On Monday, the Union government started the process of setting up a new monetary policy framework when it announced the formation of a search panel for its nominees to a six-member committee, which will be tasked with deciding the rates at which the Reserve Bank of India lends, a key indicator that sets the benchmark for banks throughout the economy.

The government seems keen to put together the new committee by August so that outgoing governor Raghuram Rajan’s last policy review can go through it.

The amendments to the Reserve Bank of India Act, 1934, that were notified on Monday will essentially alter the way RBI has functioned so far.

At present, the RBI governor, in consultation with a technical advisory panel within the central bank, decides India’s monetary policy. But the governor has the power to veto decisions.

The new monetary policy committee will comprise three top RBI officials including the governor and deputy governor as well as the three government nominees. The RBI governor will not have veto powers, but will have the casting vote in case of a tie.

Main objective

The objective of the monetary policy committee is to maintain price stability in the economy, that is, rein-in inflation – something that Rajan focused on throughout his tenure and faced immense criticism for.

The government will set for the monetary policy committee an inflation target that will be permitted a variation of plus or minus 2 percentage points. If inflation strays above or below this band and the permitted variation for three consecutive quarters, the committee and RBI will have to concede monetary policy failure and explain the reasons behind it.

While one argument is that the new committee will dilute the autonomy of the RBI and make it prone to influence from the government or big business, outgoing governor Rajan thinks otherwise.

Aside from the back and forth regarding the composition of the committee for which the RBI was at loggerheads with the government, Rajan has largely been on board, and has even emphasised the importance of such a committee.

Indicating that six heads were better than one while forming policies that will have a wide-ranging impact on a billion people, Rajan said in March that a committee would be less prone to “undue pressure”.

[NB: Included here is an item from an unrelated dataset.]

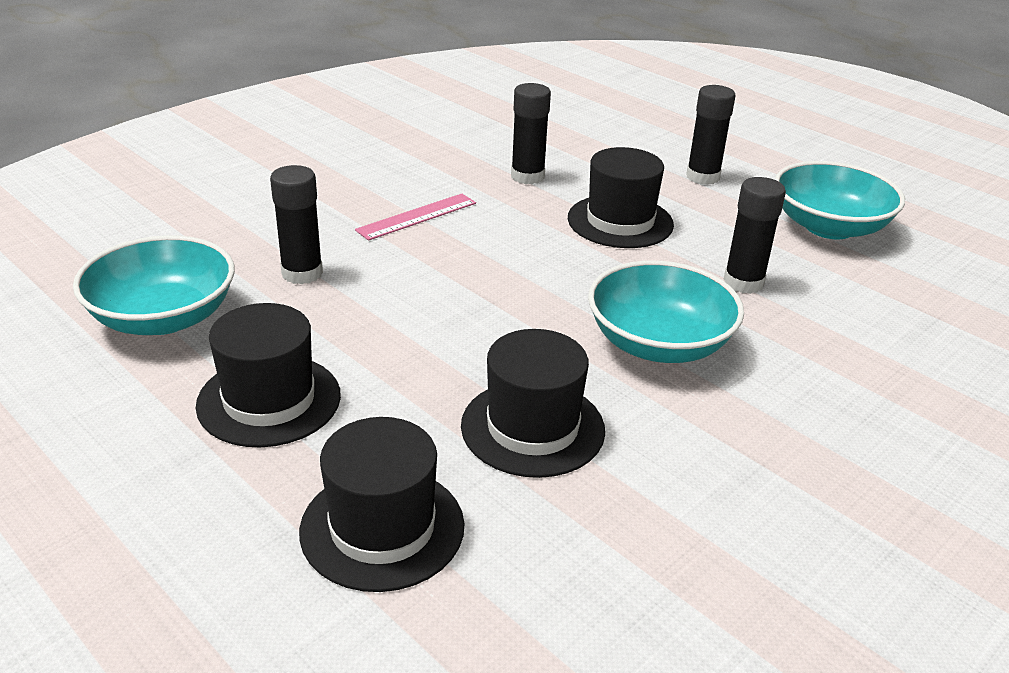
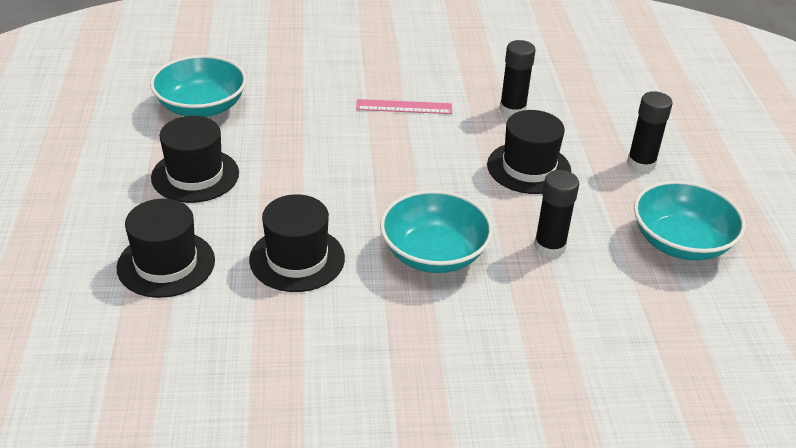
camera: 40 degrees right, 5 degrees up
(302, 273) = (296, 113): black glue stick -> none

“While the RBI governor will no longer be able to set monetary policy unilaterally, I believe shifting the decision to a committee is in the economy’s interest,” Rajan said during a lecture in Delhi. “Not only will a committee aggregate multiple views better than an individual can, it will offer more continuity and will be less subject to undue pressure.”

Importance of autonomy

C Rangarajan, former governor of the RBI wrote in the Hindu last year, that the new monetary policy framework was a “land mark in the evolution of monetary policy in our country”. He added that clarifying the objective of the Reserve Bank of India – inflation control – was a welcome step, which enhanced the bank’s autonomy.

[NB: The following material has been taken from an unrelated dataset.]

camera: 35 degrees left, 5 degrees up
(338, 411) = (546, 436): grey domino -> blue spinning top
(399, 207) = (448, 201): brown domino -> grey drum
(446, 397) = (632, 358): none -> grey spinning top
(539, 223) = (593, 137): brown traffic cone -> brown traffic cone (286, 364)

At the same time, he argued against the majority being comprised of government nominees (that was one of the government's initial suggestions), saying that the committee's composition should enhance the RBI’s accountability not weaken it.

“Any mechanism that we create such as a Monetary Policy Committee should not weaken but, on the other hand, strengthen the hands of Reserve Bank of India to deal effectively with inflation,” he wrote.

There are expectations that Rajan’s last monetary policy review in August before his tenure ends in September will be signed off by the new committee and that should provide a good sense of the level of synchronisation between the central bank and the Finance Ministry.